White House and Republican congressional negotiators on raising the federal debt ceiling are not expected to meet in upcoming hours as the country inches closer to the debt ceiling deadline on June 1.
US Representative Patrick McHenry, a Republican negotiator, said no meetings were scheduled for Saturday.
Republicans leaders were “going to huddle as a team and assess where things stood,” McHenry said at the US Capitol.
He did not comment whether there would be more talks on Sunday.
Two meetings ended on Friday with no progress cited by either side and with negotiators saying they were not sure when new meetings would take place.
There are less than two weeks before June 1, when the US Treasury Department has warned that the federal government could be unable to pay all its debts.
That would trigger a default that could cause chaos in financial markets and spike interest rates.

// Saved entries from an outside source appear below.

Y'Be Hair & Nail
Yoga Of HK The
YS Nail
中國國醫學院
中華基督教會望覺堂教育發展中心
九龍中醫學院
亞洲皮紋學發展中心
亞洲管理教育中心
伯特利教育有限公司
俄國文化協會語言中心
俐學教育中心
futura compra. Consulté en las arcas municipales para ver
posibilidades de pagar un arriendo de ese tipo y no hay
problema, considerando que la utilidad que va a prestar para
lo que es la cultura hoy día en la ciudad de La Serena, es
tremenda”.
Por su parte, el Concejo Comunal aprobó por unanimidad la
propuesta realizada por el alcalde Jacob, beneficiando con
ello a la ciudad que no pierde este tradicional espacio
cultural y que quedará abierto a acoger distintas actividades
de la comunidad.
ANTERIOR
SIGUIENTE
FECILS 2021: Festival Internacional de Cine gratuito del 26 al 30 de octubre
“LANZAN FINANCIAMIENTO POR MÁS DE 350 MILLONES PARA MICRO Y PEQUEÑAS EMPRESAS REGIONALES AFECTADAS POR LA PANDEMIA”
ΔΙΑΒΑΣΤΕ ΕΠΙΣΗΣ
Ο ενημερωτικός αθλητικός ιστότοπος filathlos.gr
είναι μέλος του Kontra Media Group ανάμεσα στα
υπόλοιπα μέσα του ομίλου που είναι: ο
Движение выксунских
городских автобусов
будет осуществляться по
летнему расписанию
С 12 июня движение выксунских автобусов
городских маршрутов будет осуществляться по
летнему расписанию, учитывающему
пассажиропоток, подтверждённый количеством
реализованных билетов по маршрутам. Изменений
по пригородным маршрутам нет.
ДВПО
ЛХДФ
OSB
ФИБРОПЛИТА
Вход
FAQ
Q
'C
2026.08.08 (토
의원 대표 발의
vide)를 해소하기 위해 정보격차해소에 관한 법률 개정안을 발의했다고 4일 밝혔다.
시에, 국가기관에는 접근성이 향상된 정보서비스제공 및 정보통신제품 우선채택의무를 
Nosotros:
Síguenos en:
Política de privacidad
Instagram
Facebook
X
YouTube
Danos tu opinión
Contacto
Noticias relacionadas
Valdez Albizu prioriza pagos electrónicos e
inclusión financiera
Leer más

Biden said in Japan late on Friday US time that he still believed a default could be avoided.
“I still believe we’ll be able to avoid a default and we’ll get something decent done,” Biden told reporters in Hiroshima, Japan, where he is attending a meeting of leaders of the G7.
Biden was upbeat despite the White House acknowledging that “serious differences” remained with Republicans, who control the House of Representatives.
House of Representatives Speaker Kevin McCarthy has said that progress needed to be made on changing the “trajectory” of US government deficit spending and rapidly rising debt.
Republicans are pushing for sharp spending cuts in exchange for the increase in the government’s self-imposed borrowing limit, a move needed regularly to cover costs of spending and tax cuts previously approved by lawmakers.
Republicans control the House by a thin margin, while Biden’s Democrats have a thin Senate majority, making it difficult to strike a deal that would pass both chambers.
Democrats have been pushing to hold spending steady at this year’s levels while Republicans want to return to 2022 levels.
A plan passed by the House last month would cut a wide swath of government spending by 8 per cent next year.
Democrats say that would force average cuts of at least 22 per cent on programs like education and law enforcement, a figure top Republicans have not disputed.